** STATED TASK 1 **
Update the records from their start through the line containing "a''8[( cis'''8.]) r16 |", swapping "Largo" for "Adagio" and keeping everything else the same. Leave the pictures out of your answer.

** READING PASSAGE **
Disclaimer: I’m getting a bit tired of saying this, but please do not take this as financial advice. Do your own research, make sure you understand what you are buying, the risks and rewards involved, and the factors that affect market pricing.

In a previous article, I explained what mining bonds are, but if you didn’t read that, think of mining bonds as a loan where you, as the investor, lends money to the issuer, and the interest you get in return is defined by some number of hashes of Bitcoin or Litecoin mining.

I posted that article based on a discussion around a certain mining bond PAJKA in which I currently hold a position (that means I own bonds for all you inexperienced investors).

Note: That was my disclaimer about having an explicit interest in PAJKA.

The result of that article was that one investor in particular got a bit of panic, sold of a substantial amount of his bond at whatever price he could get, and went on to claim that all perpetual mining bonds (PMB) are scams.

Well, PMBs are not scams and I’ll tell you why and try to answer the most common questions around why PMB may be a great investment or may be your worst nightmare.

Perpetual Difficult Climb

Perpetual mining bonds yield a fixed and pre-determined return based on a number of hashes per bond. However, if mining difficulty increases, that means the return will diminish. The faster the difficulty increases, the less return the bond will yield.

This may seem like an obvious scam because we all know that difficulty will keep rocketing into the sky forever, right? After all, technology becomes better and more and more people will mine, so the difficulty must go up forever just like the total number of computers on the planet, right?

** TASK DATA **
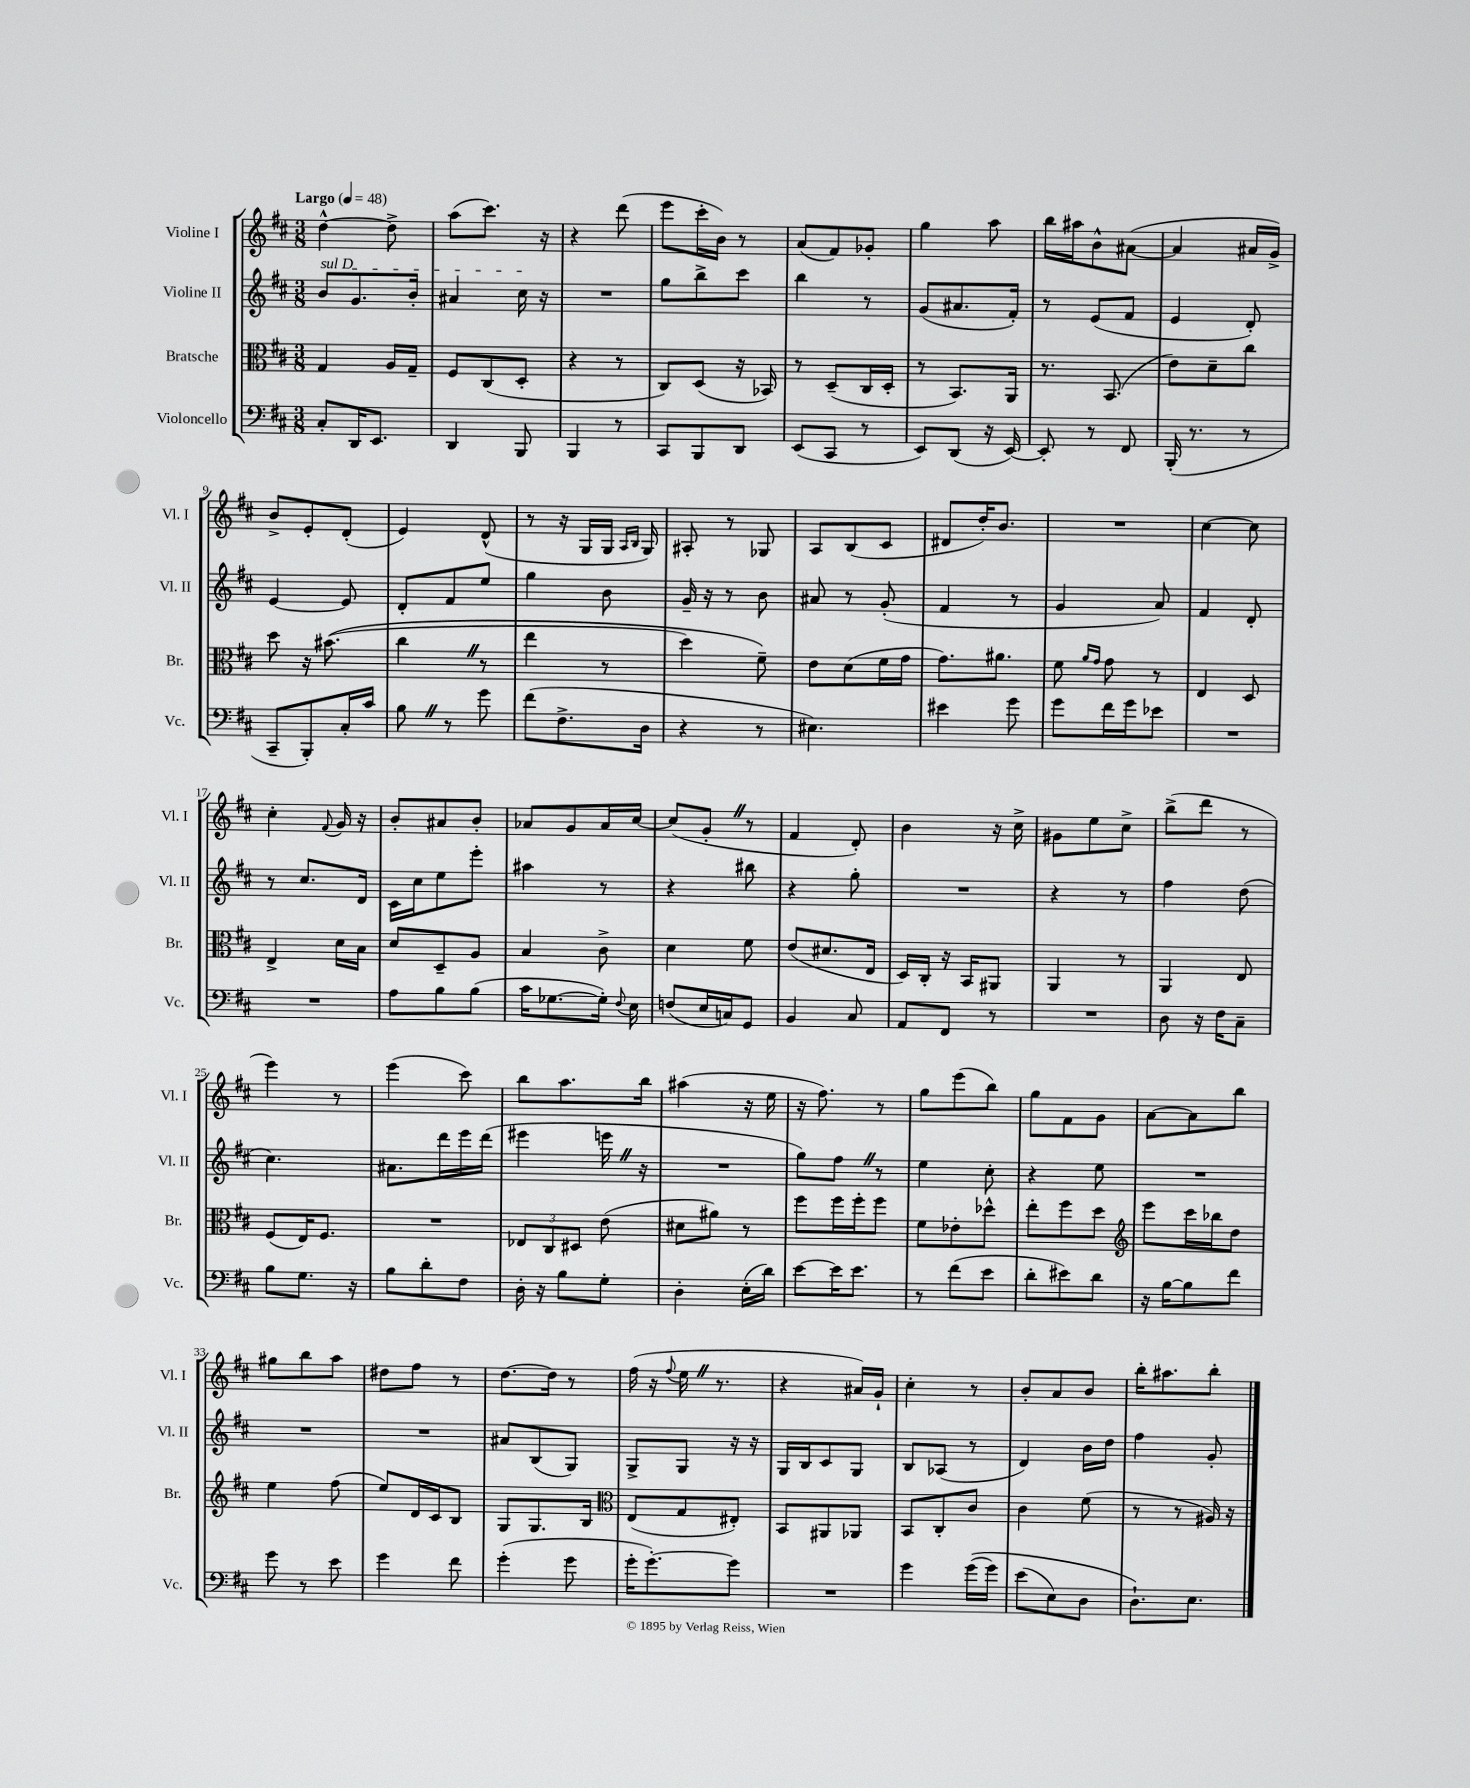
<<
\new StaffGroup <<
\new Staff = "s0" \with { instrumentName = "Violine I" shortInstrumentName = "Vl. I" } {
    \clef treble \key d \major \numericTimeSignature \time 3/8 \tempo "Largo" 4 = 48
    \autoBeamOff d''4~-^ d''8-> |
    a''8[( cis'''8.]) r16 |
    r4 d'''8( |
    e'''8[ cis'''16-. b'16]) r8 |
    a'8[( fis'8) ges'8]-. |
    g''4 a''8 |
    b''16[ ais''16 b'8-^ ais'8]~( |
    ais'4 ais'16[ g'16]->) |
    b'8[-> e'8-. d'8]-.( |
    e'4) d'8-^( |
    r8 r16 g16[ g16] \grace { a16[ b16] } g16) |
    ais8-. r8 ges8 |
    a8[ b8( cis'8] |
    dis'8[ d''16-.) b'8.] |
    R4. |
    cis''4~ cis''8 |
    cis''4-. \appoggiatura { fis'8 } g'16 r16 |
    b'8[-. ais'8 b'8]-. |
    aes'8[ g'8 aes'16 cis''16]~ |
    cis''8[( g'8]-. \once \override BreathingSign.text = \markup { \musicglyph "scripts.caesura.straight" } \breathe r8 |
    fis'4 d'8-.) |
    b'4 r16 cis''16-> |
    gis'8[ e''8 cis''8]-> |
    b''8[->( d'''8] r8 |
    e'''4) r8 |
    e'''4( cis'''8) |
    b''8[ a''8. b''16] |
    ais''4( r16 e''16 |
    r16 fis''8.) r8 |
    g''8[ e'''8( b''8]) |
    g''8[ fis'8 g'8] |
    a'8[~ a'8 b''8] |
    gis''8[ b''8 a''8] |
    dis''8[ fis''8] r8 |
    d''8.[~ d''16] r8 |
    fis''16( r16 \appoggiatura { fis''8 } e''16 \once \override BreathingSign.text = \markup { \musicglyph "scripts.caesura.straight" } \breathe r8. |
    r4 ais'16[) g'16]-! |
    cis''4-. r8 |
    b'8[-. a'8 b'8] |
    b''16[-. ais''8. b''8]-. \bar "|." |
}
\new Staff = "s1" \with { instrumentName = "Violine II" shortInstrumentName = "Vl. II" } {
    \clef treble \key d \major \numericTimeSignature \time 3/8
    \autoBeamOff \once \override TextSpanner.bound-details.left.text = \markup { \italic "sul D" } b'8[\startTextSpan g'8. b'16]-. |
    ais'4 cis''16\stopTextSpan r16 |
    R4. |
    g''8[ b''8-> cis'''8] |
    b''4 r8 |
    g'8[( ais'8. fis'16]-.) |
    r8 e'8[( fis'8] |
    e'4 d'8-.) |
    e'4~ e'8 |
    d'8[-. fis'8 e''8] |
    g''4 b'8 |
    g'16-- r16 r8 b'8 |
    ais'8 r8 g'8-.( |
    fis'4 r8 |
    g'4 a'8) |
    fis'4 d'8-. |
    r8 cis''8.[ d'16] |
    cis'16[ cis''16 e''8 e'''8]-. |
    ais''4 r8 |
    r4 bis''8 |
    r4 g''8-. |
    R4. |
    r4 r8 |
    fis''4 d''8( |
    cis''4.) |
    ais'8.[ d'''16 e'''16 d'''16]( |
    eis'''4 e'''16 \once \override BreathingSign.text = \markup { \musicglyph "scripts.caesura.straight" } \breathe r16 |
    R4. |
    g''8[) fis''8] \once \override BreathingSign.text = \markup { \musicglyph "scripts.caesura.straight" } \breathe r8 |
    e''4 cis''8-. |
    r4 e''8 |
    R4. |
    R4. |
    R4. |
    ais'8[ b8( g8]) |
    g8[-> g8] r16 r16 |
    g16[ b16 cis'8 g8] |
    b8[ aes8]( r8 |
    d'4) b'16[ d''16] |
    fis''4 g'8-. \bar "|." |
}
\new Staff = "s2" \with { instrumentName = "Bratsche" shortInstrumentName = "Br." } {
    \clef alto \key d \major \numericTimeSignature \time 3/8
    \autoBeamOff g4 a16[ g16]-- |
    fis8[ cis8( d8]-. |
    r4 r8 |
    cis8[) d8]( r16 bes,16) |
    r8 d8[--( cis16 d16]-. |
    r8 b,8.[) a,16] |
    r8. b,8.( |
    e'8[) d'8-- cis''8] |
    d''8 r16 bis'8.(\( |
    cis''4 \once \override BreathingSign.text = \markup { \musicglyph "scripts.caesura.straight" } \breathe r8 |
    e''4 r8 |
    d''4) fis'8--\) |
    e'8[ d'8( fis'16 g'16] |
    g'8.[) ais'8.] |
    fis'8 \grace { a'16[ g'16] } g'8 r8 |
    e4 d8 |
    e4-> d'16[ b16] |
    d'8[ d8-- a8] |
    b4 cis'8-> |
    d'4 fis'8 |
    e'8[( dis'8. e16] |
    d16[) cis16]-. r16 b,16[ ais,8] |
    a,4 r8 |
    a,4 e8 |
    fis8[( e16) fis8.] |
    R4. |
    \tuplet 3/2 { ees8[ cis8 dis8] } e'8( |
    dis'8[ ais'8]) r8 |
    fis''8[ fis''16 fis''16-. fis''8] |
    fis'8[ ees'8-. des''8]-^ |
    e''8[-. fis''8 d''8] |
    \clef treble e'''8[ cis'''16 bes''16 d''8] |
    e''4 fis''8( |
    e''8[) d'16 cis'16 b8] |
    g8[ g8. b16] |
    \clef alto e8[( g8 eis8]-.) |
    b,8[ ais,8 aes,8] |
    b,8[ cis8-. cis'8] |
    cis'4 fis'8( |
    r8 r8 ais16) r16 \bar "|." |
}
\new Staff = "s3" \with { instrumentName = "Violoncello" shortInstrumentName = "Vc." } {
    \clef bass \key d \major \numericTimeSignature \time 3/8
    \autoBeamOff cis8[-. d,16 e,8.] |
    d,4 b,,8 |
    b,,4 r8 |
    cis,8[ b,,8 d,8] |
    e,8[( cis,8] r8 |
    e,8[) d,8]( r16 e,16~) |
    e,8-. r8 fis,8 |
    b,,16-.( r8. r8 |
    cis,8[-- b,,8-.) cis16-. cis'16] |
    b8 \once \override BreathingSign.text = \markup { \musicglyph "scripts.caesura.straight" } \breathe r8 g'8 |
    fis'8[( fis8.-> d16] |
    r4 r8 |
    eis4.) |
    eis'4 g'8 |
    g'8[ fis'16 g'16 ees'8] |
    R4. |
    R4. |
    a8[ b8 b8]( |
    cis'16[ ges8.~ ges16]-.) \appoggiatura { fis8 } e16 |
    f8[( e16 c16) g,8] |
    b,4 cis8 |
    a,8[ fis,8] r8 |
    R4. |
    d8 r16 fis16[ cis8]-- |
    b8[ g8.] r16 |
    b8[ d'8-. fis8] |
    d16-. r16 b8[ g8]-. |
    d4-. e16[-.( d'16]) |
    e'8[~ e'16 e'8.] |
    r8 fis'8[( e'8] |
    d'8[-. eis'8) d'8] |
    r16 b16[~ b8 fis'8] |
    g'8 r8 e'8 |
    g'4 fis'8 |
    g'4-.( g'8 |
    g'16[-. g'8.~-.) g'8] |
    R4. |
    g'4 g'16[(\( g'16]) |
    e'8[( e8) d8] |
    d8.[-!\) e8.] \bar "|." |
}
>>
>>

** STATED TASK 2 **
Answer these about the mining bonds article:
(a) The interest on a mining bond is defined by a number of hashes of which kinds of mining?
(b) What did the investor who sold off his bond claim about all perpetual mining bonds?
(c) What happens to a perpetual mining bond's return when mining difficulty increases?

** ANSWER 1 **
<<
\new StaffGroup <<
\new Staff = "s0" \with { instrumentName = "Violine I" shortInstrumentName = "Vl. I" } {
    \clef treble \key d \major \numericTimeSignature \time 3/8 \tempo "Adagio" 4 = 48
    \autoBeamOff d''4~-^ d''8-> |
    a''8[( cis'''8.]) r16 |

** ANSWER 2 **
(a) Bitcoin or Litecoin mining.
(b) That they are all scams.
(c) The return diminishes.